►

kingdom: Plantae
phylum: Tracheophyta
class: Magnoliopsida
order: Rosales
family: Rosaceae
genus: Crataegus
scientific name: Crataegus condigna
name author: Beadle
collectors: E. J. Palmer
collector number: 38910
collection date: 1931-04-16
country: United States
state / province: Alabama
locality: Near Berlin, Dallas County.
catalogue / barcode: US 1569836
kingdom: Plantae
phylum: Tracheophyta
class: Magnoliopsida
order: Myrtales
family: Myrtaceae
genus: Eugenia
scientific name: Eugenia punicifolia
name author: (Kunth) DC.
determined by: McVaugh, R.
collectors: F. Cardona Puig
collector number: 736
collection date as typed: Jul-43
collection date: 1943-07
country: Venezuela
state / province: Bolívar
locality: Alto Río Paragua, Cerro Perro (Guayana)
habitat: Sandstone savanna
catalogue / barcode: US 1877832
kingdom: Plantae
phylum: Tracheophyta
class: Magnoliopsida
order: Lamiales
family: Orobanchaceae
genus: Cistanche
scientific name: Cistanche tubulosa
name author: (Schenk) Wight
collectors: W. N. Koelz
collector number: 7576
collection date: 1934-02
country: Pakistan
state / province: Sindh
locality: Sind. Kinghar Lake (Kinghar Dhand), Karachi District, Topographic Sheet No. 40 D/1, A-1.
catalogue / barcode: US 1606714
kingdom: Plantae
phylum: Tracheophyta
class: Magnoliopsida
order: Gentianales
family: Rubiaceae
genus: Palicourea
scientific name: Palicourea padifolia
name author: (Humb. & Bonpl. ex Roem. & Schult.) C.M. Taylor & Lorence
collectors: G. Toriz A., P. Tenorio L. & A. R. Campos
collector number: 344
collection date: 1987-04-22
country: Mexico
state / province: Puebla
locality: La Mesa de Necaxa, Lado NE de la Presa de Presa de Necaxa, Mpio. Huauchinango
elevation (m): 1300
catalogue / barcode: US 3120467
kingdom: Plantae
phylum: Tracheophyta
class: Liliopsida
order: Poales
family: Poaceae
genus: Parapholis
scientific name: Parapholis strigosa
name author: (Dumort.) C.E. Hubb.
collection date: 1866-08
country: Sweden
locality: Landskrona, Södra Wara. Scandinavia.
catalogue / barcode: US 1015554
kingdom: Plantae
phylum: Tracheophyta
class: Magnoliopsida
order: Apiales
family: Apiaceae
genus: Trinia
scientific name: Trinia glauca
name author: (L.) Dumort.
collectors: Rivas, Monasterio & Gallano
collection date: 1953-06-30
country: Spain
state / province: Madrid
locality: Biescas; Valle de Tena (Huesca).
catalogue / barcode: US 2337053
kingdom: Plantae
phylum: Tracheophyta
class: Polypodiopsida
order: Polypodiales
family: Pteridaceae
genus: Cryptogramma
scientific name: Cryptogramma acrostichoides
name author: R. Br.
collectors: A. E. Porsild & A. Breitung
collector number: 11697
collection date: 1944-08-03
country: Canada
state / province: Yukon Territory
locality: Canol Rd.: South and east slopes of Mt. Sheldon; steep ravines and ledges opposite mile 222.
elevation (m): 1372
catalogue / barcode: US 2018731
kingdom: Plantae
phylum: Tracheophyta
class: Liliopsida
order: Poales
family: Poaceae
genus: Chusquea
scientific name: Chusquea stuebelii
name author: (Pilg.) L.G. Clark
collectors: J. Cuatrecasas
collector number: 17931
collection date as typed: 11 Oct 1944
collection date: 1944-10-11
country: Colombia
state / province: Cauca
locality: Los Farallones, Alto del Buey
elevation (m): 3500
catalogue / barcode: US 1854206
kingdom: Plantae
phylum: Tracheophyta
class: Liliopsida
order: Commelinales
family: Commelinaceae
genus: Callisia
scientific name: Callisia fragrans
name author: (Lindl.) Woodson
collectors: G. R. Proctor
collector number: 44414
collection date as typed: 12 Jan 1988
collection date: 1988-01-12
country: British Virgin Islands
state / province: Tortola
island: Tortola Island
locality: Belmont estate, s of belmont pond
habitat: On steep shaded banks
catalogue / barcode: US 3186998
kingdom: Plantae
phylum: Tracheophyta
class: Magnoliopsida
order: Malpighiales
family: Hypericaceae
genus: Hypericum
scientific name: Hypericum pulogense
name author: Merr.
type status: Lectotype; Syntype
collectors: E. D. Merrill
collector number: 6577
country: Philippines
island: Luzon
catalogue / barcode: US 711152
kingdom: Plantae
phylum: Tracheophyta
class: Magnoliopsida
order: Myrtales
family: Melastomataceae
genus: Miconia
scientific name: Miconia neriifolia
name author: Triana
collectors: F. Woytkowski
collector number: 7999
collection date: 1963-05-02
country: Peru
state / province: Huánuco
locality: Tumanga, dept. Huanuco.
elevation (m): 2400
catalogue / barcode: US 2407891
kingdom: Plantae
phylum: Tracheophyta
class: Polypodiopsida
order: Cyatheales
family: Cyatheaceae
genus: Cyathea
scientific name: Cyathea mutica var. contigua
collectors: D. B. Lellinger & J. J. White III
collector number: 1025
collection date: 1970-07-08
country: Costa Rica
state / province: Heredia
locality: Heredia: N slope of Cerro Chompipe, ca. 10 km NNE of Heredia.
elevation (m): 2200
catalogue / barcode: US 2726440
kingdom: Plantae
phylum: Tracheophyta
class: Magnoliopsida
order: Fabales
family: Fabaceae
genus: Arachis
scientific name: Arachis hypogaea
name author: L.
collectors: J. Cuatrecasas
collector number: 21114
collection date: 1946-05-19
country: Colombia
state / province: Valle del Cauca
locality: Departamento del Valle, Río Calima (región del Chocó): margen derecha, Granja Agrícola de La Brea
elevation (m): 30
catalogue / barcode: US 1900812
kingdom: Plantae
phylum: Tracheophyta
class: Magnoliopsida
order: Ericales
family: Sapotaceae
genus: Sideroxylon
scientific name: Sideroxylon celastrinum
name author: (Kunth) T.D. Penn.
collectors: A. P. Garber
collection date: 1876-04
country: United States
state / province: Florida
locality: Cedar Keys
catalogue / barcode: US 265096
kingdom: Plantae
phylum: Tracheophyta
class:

◄

What the task requires.
Repeat every line of the listing above, word for word and in the same order.

Answer to the exercise.
kingdom: Plantae
phylum: Tracheophyta
class: Magnoliopsida
order: Rosales
family: Rosaceae
genus: Crataegus
scientific name: Crataegus condigna
name author: Beadle
collectors: E. J. Palmer
collector number: 38910
collection date: 1931-04-16
country: United States
state / province: Alabama
locality: Near Berlin, Dallas County.
catalogue / barcode: US 1569836
kingdom: Plantae
phylum: Tracheophyta
class: Magnoliopsida
order: Myrtales
family: Myrtaceae
genus: Eugenia
scientific name: Eugenia punicifolia
name author: (Kunth) DC.
determined by: McVaugh, R.
collectors: F. Cardona Puig
collector number: 736
collection date as typed: Jul-43
collection date: 1943-07
country: Venezuela
state / province: Bolívar
locality: Alto Río Paragua, Cerro Perro (Guayana)
habitat: Sandstone savanna
catalogue / barcode: US 1877832
kingdom: Plantae
phylum: Tracheophyta
class: Magnoliopsida
order: Lamiales
family: Orobanchaceae
genus: Cistanche
scientific name: Cistanche tubulosa
name author: (Schenk) Wight
collectors: W. N. Koelz
collector number: 7576
collection date: 1934-02
country: Pakistan
state / province: Sindh
locality: Sind. Kinghar Lake (Kinghar Dhand), Karachi District, Topographic Sheet No. 40 D/1, A-1.
catalogue / barcode: US 1606714
kingdom: Plantae
phylum: Tracheophyta
class: Magnoliopsida
order: Gentianales
family: Rubiaceae
genus: Palicourea
scientific name: Palicourea padifolia
name author: (Humb. & Bonpl. ex Roem. & Schult.) C.M. Taylor & Lorence
collectors: G. Toriz A., P. Tenorio L. & A. R. Campos
collector number: 344
collection date: 1987-04-22
country: Mexico
state / province: Puebla
locality: La Mesa de Necaxa, Lado NE de la Presa de Presa de Necaxa, Mpio. Huauchinango
elevation (m): 1300
catalogue / barcode: US 3120467
kingdom: Plantae
phylum: Tracheophyta
class: Liliopsida
order: Poales
family: Poaceae
genus: Parapholis
scientific name: Parapholis strigosa
name author: (Dumort.) C.E. Hubb.
collection date: 1866-08
country: Sweden
locality: Landskrona, Södra Wara. Scandinavia.
catalogue / barcode: US 1015554
kingdom: Plantae
phylum: Tracheophyta
class: Magnoliopsida
order: Apiales
family: Apiaceae
genus: Trinia
scientific name: Trinia glauca
name author: (L.) Dumort.
collectors: Rivas, Monasterio & Gallano
collection date: 1953-06-30
country: Spain
state / province: Madrid
locality: Biescas; Valle de Tena (Huesca).
catalogue / barcode: US 2337053
kingdom: Plantae
phylum: Tracheophyta
class: Polypodiopsida
order: Polypodiales
family: Pteridaceae
genus: Cryptogramma
scientific name: Cryptogramma acrostichoides
name author: R. Br.
collectors: A. E. Porsild & A. Breitung
collector number: 11697
collection date: 1944-08-03
country: Canada
state / province: Yukon Territory
locality: Canol Rd.: South and east slopes of Mt. Sheldon; steep ravines and ledges opposite mile 222.
elevation (m): 1372
catalogue / barcode: US 2018731
kingdom: Plantae
phylum: Tracheophyta
class: Liliopsida
order: Poales
family: Poaceae
genus: Chusquea
scientific name: Chusquea stuebelii
name author: (Pilg.) L.G. Clark
collectors: J. Cuatrecasas
collector number: 17931
collection date as typed: 11 Oct 1944
collection date: 1944-10-11
country: Colombia
state / province: Cauca
locality: Los Farallones, Alto del Buey
elevation (m): 3500
catalogue / barcode: US 1854206
kingdom: Plantae
phylum: Tracheophyta
class: Liliopsida
order: Commelinales
family: Commelinaceae
genus: Callisia
scientific name: Callisia fragrans
name author: (Lindl.) Woodson
collectors: G. R. Proctor
collector number: 44414
collection date as typed: 12 Jan 1988
collection date: 1988-01-12
country: British Virgin Islands
state / province: Tortola
island: Tortola Island
locality: Belmont estate, s of belmont pond
habitat: On steep shaded banks
catalogue / barcode: US 3186998
kingdom: Plantae
phylum: Tracheophyta
class: Magnoliopsida
order: Malpighiales
family: Hypericaceae
genus: Hypericum
scientific name: Hypericum pulogense
name author: Merr.
type status: Lectotype; Syntype
collectors: E. D. Merrill
collector number: 6577
country: Philippines
island: Luzon
catalogue / barcode: US 711152
kingdom: Plantae
phylum: Tracheophyta
class: Magnoliopsida
order: Myrtales
family: Melastomataceae
genus: Miconia
scientific name: Miconia neriifolia
name author: Triana
collectors: F. Woytkowski
collector number: 7999
collection date: 1963-05-02
country: Peru
state / province: Huánuco
locality: Tumanga, dept. Huanuco.
elevation (m): 2400
catalogue / barcode: US 2407891
kingdom: Plantae
phylum: Tracheophyta
class: Polypodiopsida
order: Cyatheales
family: Cyatheaceae
genus: Cyathea
scientific name: Cyathea mutica var. contigua
collectors: D. B. Lellinger & J. J. White III
collector number: 1025
collection date: 1970-07-08
country: Costa Rica
state / province: Heredia
locality: Heredia: N slope of Cerro Chompipe, ca. 10 km NNE of Heredia.
elevation (m): 2200
catalogue / barcode: US 2726440
kingdom: Plantae
phylum: Tracheophyta
class: Magnoliopsida
order: Fabales
family: Fabaceae
genus: Arachis
scientific name: Arachis hypogaea
name author: L.
collectors: J. Cuatrecasas
collector number: 21114
collection date: 1946-05-19
country: Colombia
state / province: Valle del Cauca
locality: Departamento del Valle, Río Calima (región del Chocó): margen derecha, Granja Agrícola de La Brea
elevation (m): 30
catalogue / barcode: US 1900812
kingdom: Plantae
phylum: Tracheophyta
class: Magnoliopsida
order: Ericales
family: Sapotaceae
genus: Sideroxylon
scientific name: Sideroxylon celastrinum
name author: (Kunth) T.D. Penn.
collectors: A. P. Garber
collection date: 1876-04
country: United States
state / province: Florida
locality: Cedar Keys
catalogue / barcode: US 265096
kingdom: Plantae
phylum: Tracheophyta
class:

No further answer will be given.